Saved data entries
- - -
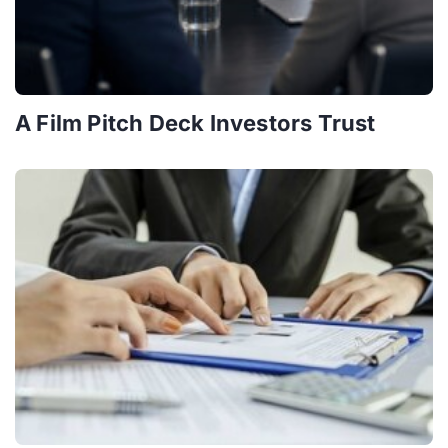
A Film Pitch Deck Investors Trust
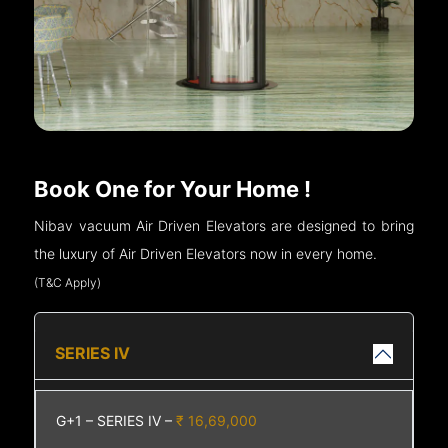
Book One for Your Home !
Nibav vacuum Air Driven Elevators are designed to bring
the luxury of Air Driven Elevators now in every home.
(T&C Apply)
SERIES IV
G+1 – SERIES IV –
₹ 16,69,000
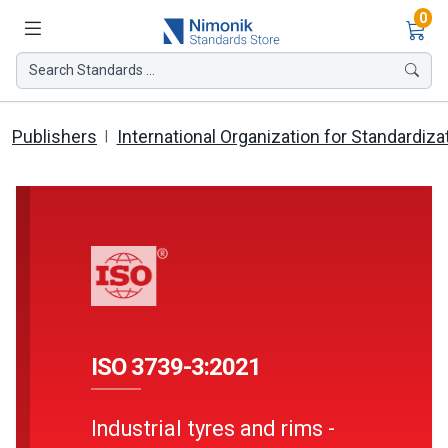
Ite
0
Search Standards ...
Publishers
International Organization for Standardiza
ISO 3739-3:2021
Industrial tyres and rims -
- - -
--- What needs to be done ---
Reproduce every line of text from the material above word for word, omitting the pictures.

--- Written answer ---
A Film Pitch Deck Investors Trust
Book One for Your Home !
Nibav vacuum Air Driven Elevators are designed to bring
the luxury of Air Driven Elevators now in every home.
(T&C Apply)
SERIES IV
G+1 – SERIES IV –
₹ 16,69,000
Ite
0
Search Standards ...
Publishers
International Organization for Standardiza
ISO 3739-3:2021
Industrial tyres and rims -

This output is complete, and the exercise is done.